→ **Document segment**:
--- START ---
PlotReadPosition

Basic Usage

plotreadposition.sh in= out= expected=

This tool processes Illumina FASTQ files to extract positional information and barcode data from read headers, then calculates hamming distances to expected barcodes.

Parameters

Input/Output Parameters

File Parameters

in=<file>: Input FASTQ file containing Illumina reads with positional and barcode information in headers. Can be compressed (gzip).
out=<file>: Output TSV file with three columns: x position, y position, and hamming distance to closest expected barcode.
expected=<file>
names=<file>
barcodes=<file>: File containing expected barcode sequences, one per line. Used to calculate hamming distances from observed barcodes in read headers.

Processing Parameters

Read Processing

maxreads=-1: Maximum number of reads to process. Default (-1) processes all reads in the input file.

Examples

Basic Position and Barcode Analysis

plotreadposition.sh in=sample.fq out=positions.tsv expected=barcodes.txt

Analyzes read positions and calculates barcode hamming distances for all reads in sample.fq.

Limited Read Processing

plotreadposition.sh in=large_sample.fq out=subset_positions.tsv expected=barcodes.txt maxreads=1000000

Processes only the first 1 million reads from a large FASTQ file.
--- END ---
→ **Problem to work on**: Please state which three columns the output TSV file contains, according to the PlotReadPosition page. The data that follows comes from a separate source and is unrelated to the PlotReadPosition page.

→ **Supplied information**:
--- START ---
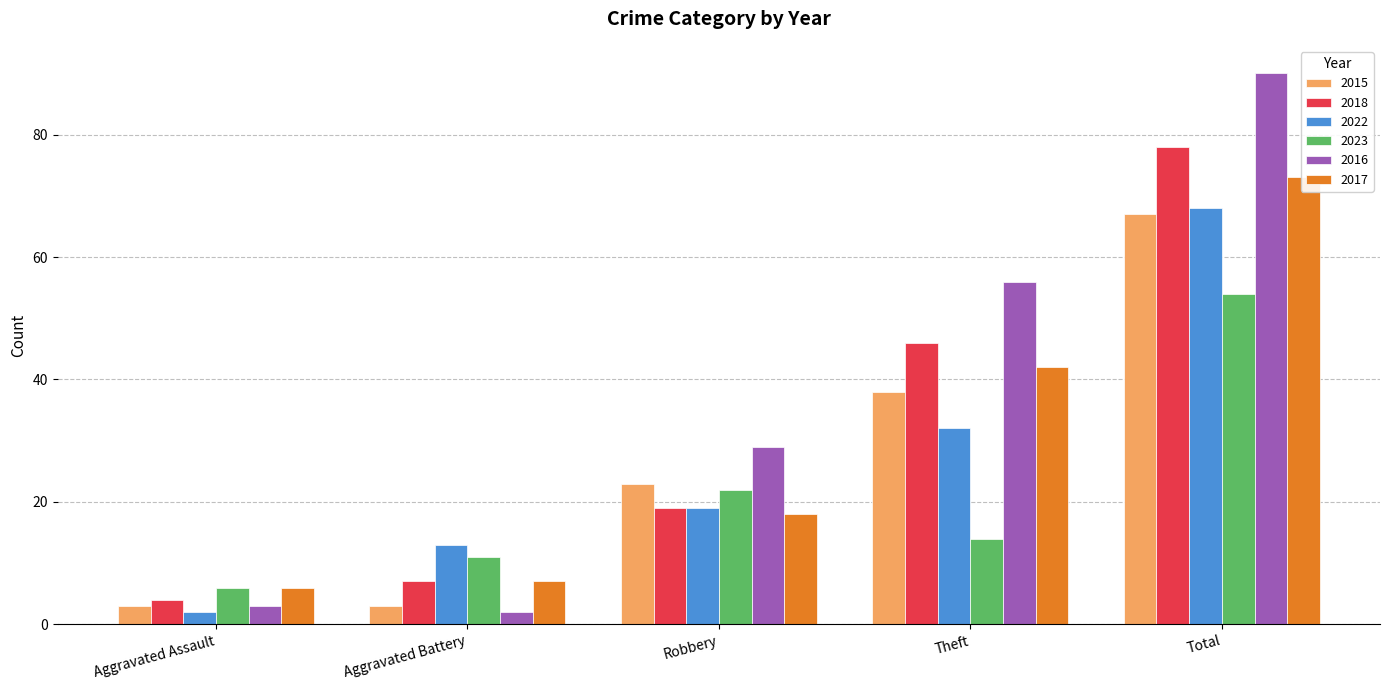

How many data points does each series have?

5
--- END ---
--- START ---
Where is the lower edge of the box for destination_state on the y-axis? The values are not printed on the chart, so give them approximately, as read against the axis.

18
--- END ---
→ **Answer box**: The x position, the y position, and the hamming distance to the closest expected barcode.